> [PASSAGE PROVIDED]
The grammar
section of a grammar description consists of a list of grammar
rules. Each grammar rule defines what sequence of input symbols would have to be
recognised before a particular rule construct has been recognised. For example,
a rule construct that describes a real number might be defined as an optional
plus or minus sign, followed by zero or more digits, followed by an optional
period and subsequent arbitrary number of digits. A grammar rule is a formal way
of writing down such a rule construct.
To understand how a rule is written down we need to define the two terms: terminal token and non-terminal token.
A terminal token is one of the tokens returned by the input
tokeniser. A terminal token has a token type and optionally an associated value.
The list of token types the input tokeniser can generate is given in the
tokens
or events
section of the input grammar description.
The input tokeniser's job is to recognise the real input stream of events or
symbols and to transform them into a stream of tokens that are defined as being
recognised in the grammar description. For example, an input tokeniser that
reads characters from an input file might transform individual characters in the
range '0' to '9' into a token of type DIGIT
where the associated
value is the numeric value 0 to 9 corresponding to the character received. It
will be the token type DIGIT
that will be recognised within a
grammar rule.
A non-terminal token is an identifier used as an abbreviation for a sequence of other tokens that has been recognised, be they terminal or non-terminal or a combination of the two. In practice, every non-terminal used within a grammar description appears as the left hand side of at least one of the grammar rules. That rule defines what sequence of tokens has to be recognised on the input stream before that non-terminal token has been observed.
As an example, we shall consider the real number rule described above.
Written using the grammar rule syntax, assuming SIGN
, PERIOD
and
DIGIT
are
terminal token types, the following group of rules describe valid real numbers:
realNumber: optSign digits optFractionalPart ;
optSign: SIGN ;
optSign: ;
digits: digits DIGIT ;
digits: DIGIT ;
optFractionalPart: PERIOD digits ;
optFractionalPart: ;
Notice the basic syntax for a grammar rule. A single non-terminal token
that is being defined appears to the left of a colon character. After the colon
appear zero or more terminal or non-terminal tokens. The whole grammar rule is
terminated by a semi-colon. The top rule of the grammar above says that a
realNumber
has only been recognised on the input stream when an
optSign
has been recognised, immediately followed by a digits
non-terminal, followed by an optFractionalPart
.
Notice too that the grammar nests rules. In order for a realNumber
to be recognised, one of its input tokens must have been a digits
token. In order for the digits
token to have been recognised
though, a sequence of one or more contiguous DIGIT
terminal tokens
must have been received, as defined by the two rules with digits
to
the left of their colon.
The grammar rules may be recursive. One rule in the above list states that in
order for a digits
token to have been seen on the input stream, a
digits
token followed by a single DIGIT
terminal token
must have been seen. This rule looks like it might never be recognised
completely in the input stream, as in order to complete itself, it must have
already seen a complete version of itself followed by a DIGIT
.
However, there is a second rule that also identifies a second circumstance in
which we can say we have recognised a digits
token, namely a single
DIGIT
non-terminal token.

> [WORK REQUEST] According to the grammar-rule passage, why might the rule "digits: digits DIGIT ;" appear impossible to recognize completely, and what allows a digits token to be recognized nonetheless?

[Extracted page text data]
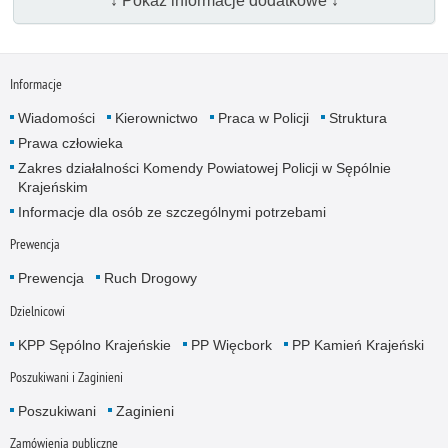
↓ Pokaż informacje dodatkowe ↓
Informacje
Wiadomości
Kierownictwo
Praca w Policji
Struktura
Prawa człowieka
Zakres działalności Komendy Powiatowej Policji w Sępólnie
Krajeńskim
Informacje dla osób ze szczególnymi potrzebami
Prewencja
Prewencja
Ruch Drogowy
Dzielnicowi
KPP Sępólno Krajeńskie
PP Więcbork
PP Kamień Krajeński
Poszukiwani i Zaginieni
Poszukiwani
Zaginieni
Zamówienia publiczne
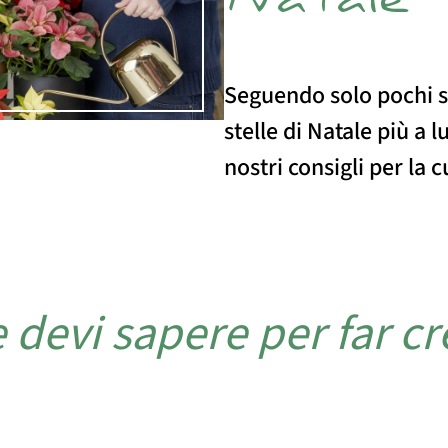
Natale
Seguendo solo pochi s
stelle di Natale più a 
nostri consigli per la c
 devi sapere per far cre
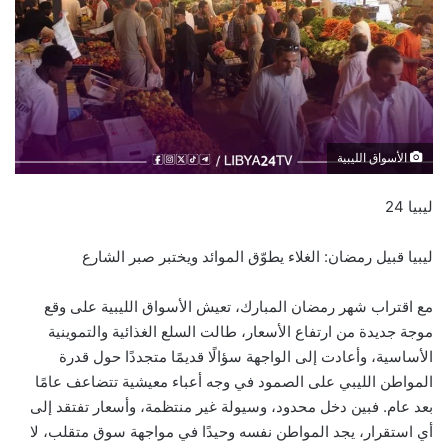
الأسواق الليبية
ليبيا 24
ليبيا قبيل رمضان: الغلاء يطوّق الموائد ويختبر صبر الشارع
مع اقتراب شهر رمضان المبارك، تعيش الأسواق الليبية على وقع
موجة جديدة من ارتفاع الأسعار، طالت السلع الغذائية والتموينية
الأساسية، وأعادت إلى الواجهة سؤالًا قديمًا متجددًا حول قدرة
المواطن الليبي على الصمود في وجه أعباء معيشية تتضاعف عامًا
بعد عام. فبين دخل محدود، وسيولة غير منتظمة، وأسعار تفتقد إلى
أي استقرار، يجد المواطن نفسه وحيدًا في مواجهة سوق متقلب، لا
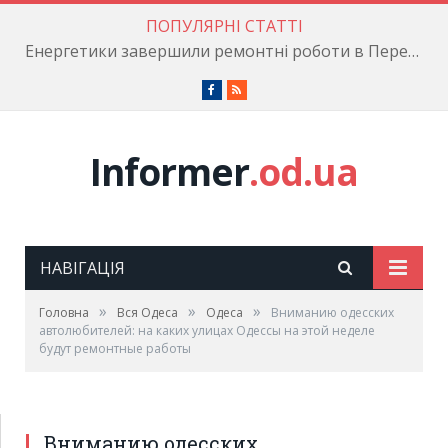
ПОПУЛЯРНІ СТАТТІ
Енергетики завершили ремонтні роботи в Пересипському районі
Facebook
RSS
Informer
.od.ua
НАВІГАЦІЯ
»
»
»
Головна
Вся Одеса
Одеса
Вниманию одесских
автолюбителей: на каких улицах Одессы на этой неделе
будут ремонтные работы
Вниманию одесских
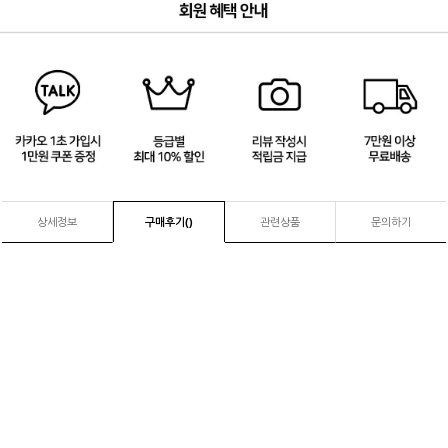
3
/
4
상세정보
구매후기(
)
관련상품
문의하기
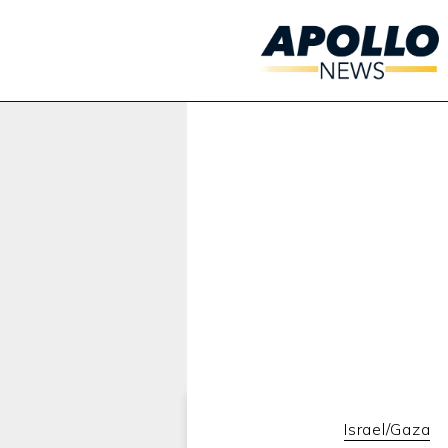
Werbung:
Israel/Gaza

> [TASK OUTPUT] The rule appears impossible to complete because it can only finish after it has already seen a complete digits token followed by a DIGIT. A second rule, "digits: DIGIT ;", resolves this by allowing a single DIGIT token to be recognized as a digits token.